Two economic forums were held May 20 in Pataskala and Etna Township in an effort to address hurdles and goals for future growth.

Two economic forums were held May 20 in Pataskala and Etna Township in an effort to address hurdles and goals for future growth.

The first forum, hosted by the Pataskala Area Chamber of Commerce, was held in Pataskala in the morning. The second was held in Etna Township in the evening.

Those who attended brought a number of ideas, such as bringing more jobs to Pataskala and Etna and maintaining each community's safety, unity and identity.

"The purpose of the forum was to discuss in particular the connection between work-force development and economic development," said Julie Maurer, administrator of Central Ohio Technical College's Pataskala campus.

Specifically, the idea of the forum, according to Pataskala Area Chamber of Commerce president Bart Weiler, was to "discuss all the differences and narrow them down to specific items and bring in some type of agenda to accomplish things.

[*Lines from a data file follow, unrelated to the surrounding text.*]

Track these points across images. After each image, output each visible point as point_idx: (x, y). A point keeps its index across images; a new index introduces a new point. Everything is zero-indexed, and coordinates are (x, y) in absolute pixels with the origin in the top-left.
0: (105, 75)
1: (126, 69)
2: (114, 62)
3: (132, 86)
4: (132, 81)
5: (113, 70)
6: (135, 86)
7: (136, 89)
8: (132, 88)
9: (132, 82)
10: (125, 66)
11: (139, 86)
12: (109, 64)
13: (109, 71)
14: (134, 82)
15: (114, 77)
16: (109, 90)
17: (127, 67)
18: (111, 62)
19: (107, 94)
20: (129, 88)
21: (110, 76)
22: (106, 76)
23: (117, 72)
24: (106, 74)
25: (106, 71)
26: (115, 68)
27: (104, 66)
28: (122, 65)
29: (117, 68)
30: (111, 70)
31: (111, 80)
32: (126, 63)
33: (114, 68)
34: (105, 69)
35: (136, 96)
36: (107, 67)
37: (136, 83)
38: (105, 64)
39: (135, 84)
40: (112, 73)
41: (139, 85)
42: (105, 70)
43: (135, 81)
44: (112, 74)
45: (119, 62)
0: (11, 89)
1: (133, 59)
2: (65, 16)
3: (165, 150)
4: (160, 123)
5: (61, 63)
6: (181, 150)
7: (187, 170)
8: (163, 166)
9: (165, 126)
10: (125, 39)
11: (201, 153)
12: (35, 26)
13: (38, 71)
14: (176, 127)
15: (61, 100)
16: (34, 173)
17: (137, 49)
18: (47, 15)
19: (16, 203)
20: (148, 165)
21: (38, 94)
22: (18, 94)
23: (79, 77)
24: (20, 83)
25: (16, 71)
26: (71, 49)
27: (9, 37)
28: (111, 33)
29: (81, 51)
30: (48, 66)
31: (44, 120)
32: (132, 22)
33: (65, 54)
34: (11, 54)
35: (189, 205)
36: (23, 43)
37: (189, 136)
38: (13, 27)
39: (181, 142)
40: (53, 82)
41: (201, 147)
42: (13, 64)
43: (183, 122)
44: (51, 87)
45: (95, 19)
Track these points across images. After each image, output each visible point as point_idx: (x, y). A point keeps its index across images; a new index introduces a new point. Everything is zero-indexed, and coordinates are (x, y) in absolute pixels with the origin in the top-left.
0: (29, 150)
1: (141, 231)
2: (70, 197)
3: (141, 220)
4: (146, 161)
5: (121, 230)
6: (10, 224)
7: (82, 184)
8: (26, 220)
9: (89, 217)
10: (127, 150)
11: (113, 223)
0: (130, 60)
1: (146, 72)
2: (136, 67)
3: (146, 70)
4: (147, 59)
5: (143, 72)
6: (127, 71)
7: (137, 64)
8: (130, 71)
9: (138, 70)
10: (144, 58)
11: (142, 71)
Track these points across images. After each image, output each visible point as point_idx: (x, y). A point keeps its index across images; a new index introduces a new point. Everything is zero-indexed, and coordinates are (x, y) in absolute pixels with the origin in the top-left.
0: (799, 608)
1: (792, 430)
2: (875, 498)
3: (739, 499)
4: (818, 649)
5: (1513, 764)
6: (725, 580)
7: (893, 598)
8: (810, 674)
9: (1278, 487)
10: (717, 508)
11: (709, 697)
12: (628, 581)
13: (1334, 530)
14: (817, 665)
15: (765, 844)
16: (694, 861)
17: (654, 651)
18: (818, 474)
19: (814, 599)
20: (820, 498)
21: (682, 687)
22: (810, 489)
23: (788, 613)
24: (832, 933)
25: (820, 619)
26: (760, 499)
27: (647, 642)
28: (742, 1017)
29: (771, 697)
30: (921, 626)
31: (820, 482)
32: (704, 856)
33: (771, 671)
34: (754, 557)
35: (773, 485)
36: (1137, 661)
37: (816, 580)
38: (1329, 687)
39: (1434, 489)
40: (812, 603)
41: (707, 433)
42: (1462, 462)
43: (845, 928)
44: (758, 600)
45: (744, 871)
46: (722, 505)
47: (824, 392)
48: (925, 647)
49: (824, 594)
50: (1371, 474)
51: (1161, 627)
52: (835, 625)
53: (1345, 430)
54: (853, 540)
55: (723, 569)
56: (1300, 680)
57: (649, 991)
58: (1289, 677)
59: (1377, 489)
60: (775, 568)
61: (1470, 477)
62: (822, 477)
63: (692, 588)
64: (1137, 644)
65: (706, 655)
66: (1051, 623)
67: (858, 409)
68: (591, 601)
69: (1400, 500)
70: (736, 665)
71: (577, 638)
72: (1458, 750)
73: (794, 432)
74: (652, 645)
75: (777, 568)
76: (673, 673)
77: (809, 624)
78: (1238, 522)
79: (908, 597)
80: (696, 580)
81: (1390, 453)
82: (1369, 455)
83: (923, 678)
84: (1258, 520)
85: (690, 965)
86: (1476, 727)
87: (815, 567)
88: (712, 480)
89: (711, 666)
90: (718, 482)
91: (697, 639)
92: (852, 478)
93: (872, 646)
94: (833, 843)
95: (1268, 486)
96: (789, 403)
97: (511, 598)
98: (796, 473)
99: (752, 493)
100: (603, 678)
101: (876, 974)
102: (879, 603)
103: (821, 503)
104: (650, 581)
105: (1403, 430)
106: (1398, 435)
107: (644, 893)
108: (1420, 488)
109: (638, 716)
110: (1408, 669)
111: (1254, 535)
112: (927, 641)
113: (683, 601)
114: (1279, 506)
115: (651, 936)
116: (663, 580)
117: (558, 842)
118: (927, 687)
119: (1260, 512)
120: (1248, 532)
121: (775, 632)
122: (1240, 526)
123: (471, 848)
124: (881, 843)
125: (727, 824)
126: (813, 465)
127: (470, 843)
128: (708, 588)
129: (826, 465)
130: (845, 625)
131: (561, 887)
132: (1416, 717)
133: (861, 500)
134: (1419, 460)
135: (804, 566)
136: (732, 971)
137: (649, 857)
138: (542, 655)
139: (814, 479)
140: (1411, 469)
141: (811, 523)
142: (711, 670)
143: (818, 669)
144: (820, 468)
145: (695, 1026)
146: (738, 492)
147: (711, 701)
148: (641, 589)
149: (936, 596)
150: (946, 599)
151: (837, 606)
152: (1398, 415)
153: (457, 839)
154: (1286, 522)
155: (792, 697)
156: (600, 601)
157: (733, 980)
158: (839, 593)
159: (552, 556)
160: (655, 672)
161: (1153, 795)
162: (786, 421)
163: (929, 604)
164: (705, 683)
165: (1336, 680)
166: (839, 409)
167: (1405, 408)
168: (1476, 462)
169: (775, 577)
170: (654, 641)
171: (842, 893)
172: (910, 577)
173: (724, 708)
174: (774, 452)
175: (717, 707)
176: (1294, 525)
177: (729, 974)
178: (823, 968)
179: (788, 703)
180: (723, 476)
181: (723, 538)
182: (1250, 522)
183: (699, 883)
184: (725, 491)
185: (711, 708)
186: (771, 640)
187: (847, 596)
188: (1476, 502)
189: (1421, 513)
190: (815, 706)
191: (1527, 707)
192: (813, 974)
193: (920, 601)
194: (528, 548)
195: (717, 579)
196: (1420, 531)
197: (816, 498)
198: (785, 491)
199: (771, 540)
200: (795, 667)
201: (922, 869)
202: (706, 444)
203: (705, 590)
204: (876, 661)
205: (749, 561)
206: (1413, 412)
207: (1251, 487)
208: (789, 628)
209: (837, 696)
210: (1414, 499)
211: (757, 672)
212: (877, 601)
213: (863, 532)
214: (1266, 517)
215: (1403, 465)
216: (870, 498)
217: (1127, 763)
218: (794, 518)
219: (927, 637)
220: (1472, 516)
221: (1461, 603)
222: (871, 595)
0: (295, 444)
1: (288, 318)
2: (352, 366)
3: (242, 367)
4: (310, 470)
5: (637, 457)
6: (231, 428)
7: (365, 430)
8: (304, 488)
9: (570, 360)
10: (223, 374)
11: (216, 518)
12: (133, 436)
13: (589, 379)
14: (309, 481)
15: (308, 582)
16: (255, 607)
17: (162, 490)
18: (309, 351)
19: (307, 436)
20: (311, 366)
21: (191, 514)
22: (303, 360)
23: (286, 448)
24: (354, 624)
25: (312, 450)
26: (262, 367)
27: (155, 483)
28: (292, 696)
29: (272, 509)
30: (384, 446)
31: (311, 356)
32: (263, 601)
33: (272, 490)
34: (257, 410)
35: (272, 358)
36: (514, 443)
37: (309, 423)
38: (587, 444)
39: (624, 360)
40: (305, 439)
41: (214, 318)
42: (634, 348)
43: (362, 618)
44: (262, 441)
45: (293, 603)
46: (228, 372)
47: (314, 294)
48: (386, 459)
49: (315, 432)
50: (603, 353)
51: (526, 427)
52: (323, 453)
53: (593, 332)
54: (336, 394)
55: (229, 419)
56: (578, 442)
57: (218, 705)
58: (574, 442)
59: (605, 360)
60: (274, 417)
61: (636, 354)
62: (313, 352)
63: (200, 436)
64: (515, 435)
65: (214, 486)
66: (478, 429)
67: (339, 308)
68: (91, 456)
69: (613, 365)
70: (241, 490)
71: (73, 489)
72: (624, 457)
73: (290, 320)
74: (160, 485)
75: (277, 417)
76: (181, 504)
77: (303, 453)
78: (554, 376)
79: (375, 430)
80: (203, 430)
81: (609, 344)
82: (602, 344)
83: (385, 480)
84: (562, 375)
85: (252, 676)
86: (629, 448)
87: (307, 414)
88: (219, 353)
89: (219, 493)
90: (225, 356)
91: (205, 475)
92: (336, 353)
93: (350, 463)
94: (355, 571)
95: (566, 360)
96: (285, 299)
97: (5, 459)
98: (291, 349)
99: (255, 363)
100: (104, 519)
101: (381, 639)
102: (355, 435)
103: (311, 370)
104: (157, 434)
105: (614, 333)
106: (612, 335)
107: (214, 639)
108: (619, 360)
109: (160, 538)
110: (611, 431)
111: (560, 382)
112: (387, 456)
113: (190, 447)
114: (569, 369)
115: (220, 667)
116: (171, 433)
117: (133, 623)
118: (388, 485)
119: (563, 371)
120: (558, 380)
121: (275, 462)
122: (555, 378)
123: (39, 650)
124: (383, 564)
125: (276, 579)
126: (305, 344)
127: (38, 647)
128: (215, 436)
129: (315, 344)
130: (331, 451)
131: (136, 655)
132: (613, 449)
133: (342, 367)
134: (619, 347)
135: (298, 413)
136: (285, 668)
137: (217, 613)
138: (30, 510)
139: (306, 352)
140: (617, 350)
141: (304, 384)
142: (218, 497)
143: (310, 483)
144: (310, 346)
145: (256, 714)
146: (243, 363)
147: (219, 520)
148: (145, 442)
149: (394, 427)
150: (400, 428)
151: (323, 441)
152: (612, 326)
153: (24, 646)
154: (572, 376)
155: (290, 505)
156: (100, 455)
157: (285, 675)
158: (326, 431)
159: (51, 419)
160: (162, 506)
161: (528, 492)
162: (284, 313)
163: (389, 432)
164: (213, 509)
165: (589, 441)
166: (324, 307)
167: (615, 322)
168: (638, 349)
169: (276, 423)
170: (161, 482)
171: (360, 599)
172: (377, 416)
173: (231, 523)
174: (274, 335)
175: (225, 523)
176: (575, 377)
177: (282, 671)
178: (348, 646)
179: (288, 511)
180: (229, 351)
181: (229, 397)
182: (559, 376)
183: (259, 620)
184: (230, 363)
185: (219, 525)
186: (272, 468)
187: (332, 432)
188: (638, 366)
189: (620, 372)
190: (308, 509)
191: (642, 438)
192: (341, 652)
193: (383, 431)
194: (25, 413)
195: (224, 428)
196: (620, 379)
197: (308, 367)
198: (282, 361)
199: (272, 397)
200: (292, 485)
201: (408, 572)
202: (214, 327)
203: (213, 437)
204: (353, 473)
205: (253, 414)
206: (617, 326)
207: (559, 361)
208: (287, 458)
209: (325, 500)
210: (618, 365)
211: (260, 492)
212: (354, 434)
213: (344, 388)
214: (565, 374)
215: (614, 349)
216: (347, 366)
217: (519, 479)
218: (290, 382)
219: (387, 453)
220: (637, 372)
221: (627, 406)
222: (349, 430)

"If we bring in one good idea to get from this, I feel it is a success," Weiler said.

He said that although Pataskala's income-tax passage was a good first step, the city must work with other communities and local governments.

Etna Township officials said they believe strengthening their identity would help the township significantly.

"I think Etna lacks an identity right now," said township zoning administrator Chris Harkness, who also serves on Etna's economic-development committee. "A lot of people don't know what Etna is. Signage is a big one, (as well as) working with the post office and mailing issues to get Etna its own postal code."

Others said they think growth lies in marketing the community with competitively waged, high-tech jobs to get the youth to stay in the community instead of commuting or moving altogether.

"It's probably the type of businesses that come that dictates the value that they bring to the community," Harkness said.

Economic-development committee member David Goll said education is key.

"Education is primary. That is one of the first things companies look for in a community," he said, "if they have the quality employees that they are looking for and the educational base to hire from."

Maurer explained COTC's role in the Pataskala community to provide a work-force in the area and give its students both a path and an access to a future career and higher education.

"It brings more jobs, more opportunities for a better quality of life," she said.

Licking County economic-development manager Rob Klinger said communities need to consider developers.

"We have to back up to the basics and use the developer," Klinger said. "They are the ones who put the money in and help create the jobs."

Etna and Pataskala officials said they also believe their citizens are at the heart of any solution.

Klinger agreed.

"They have great citizens, a great work-force and great opportunity," he said. "They just have to figure out how to put it all together and evolve."